Analyzing Sustainability Messaging in Large-Scale Corporate Social Media
Ujjwal Sharma, Stevan Rudinac, Ana Mićković, Willemijn van Dolen, Marcel Worring
TL;DR
This work tackles the challenge of analyzing sustainability messaging at scale on corporate social media by introducing a two-stage multimodal pipeline. The textual component uses an ensemble of large language models to map tweets to the 17 Sustainable Development Goals (SDGs), with a majority-vote scheme and a tie-breaker to stabilize predictions; hashtags serve as proxy ground truth for evaluation. The visual component employs vision-language embeddings and graph-based clustering to uncover semantically coherent visual themes linked to ESG risk and audience engagement, followed by generative VL summarization of representative samples. The study leverages a large Fortune 1000 Twitter corpus, ESG risk data, and sector classifications to reveal sector-specific SDG emphasis, SDG–ESG risk correlations, and visually driven patterns in sustainability communication. Overall, the framework offers a scalable, adaptable approach to content-centric sustainability analytics with potential applicability to other domains.
Abstract
In this work, we introduce a multimodal analysis pipeline that leverages large foundation models in vision and language to analyze corporate social media content, with a focus on sustainability-related communication. Addressing the challenges of evolving, multimodal, and often ambiguous corporate messaging on platforms such as X (formerly Twitter), we employ an ensemble of large language models (LLMs) to annotate a large corpus of corporate tweets on their topical alignment with the 17 Sustainable Development Goals (SDGs).
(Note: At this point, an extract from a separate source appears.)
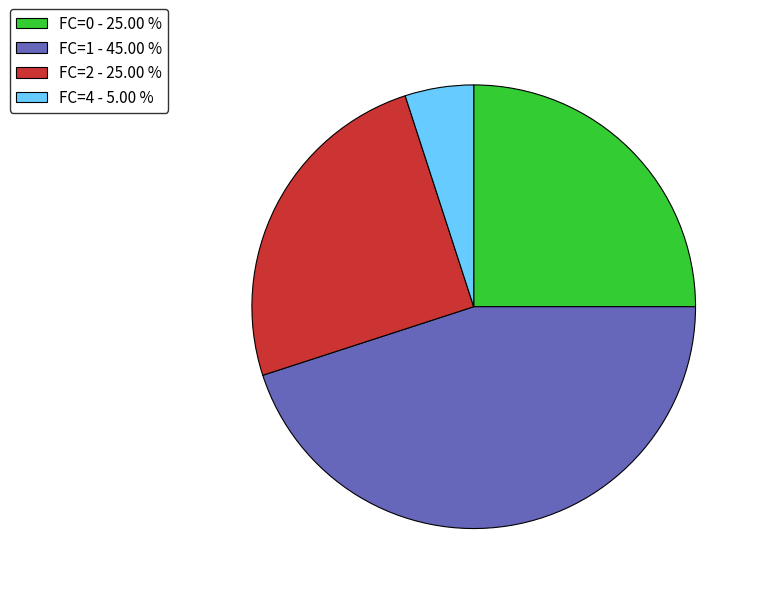

Which category has the smallest portion of the pie?

FC=4 - 5.00 %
This approach avoids the need for costly, task-specific annotations and explores the potential of such models as ad-hoc annotators for social media data that can efficiently capture both explicit and implicit references to sustainability themes in a scalable manner. Complementing this textual analysis, we utilize vision-language models (VLMs), within a visual understanding framework that uses semantic clusters to uncover patterns in visual sustainability communication. This integrated approach reveals sectoral differences in SDG engagement, temporal trends, and associations between corporate messaging, environmental, social, governance (ESG) risks, and consumer engagement. Our methods-automatic label generation and semantic visual clustering-are broadly applicable to other domains and offer a flexible framework for large-scale social media analysis.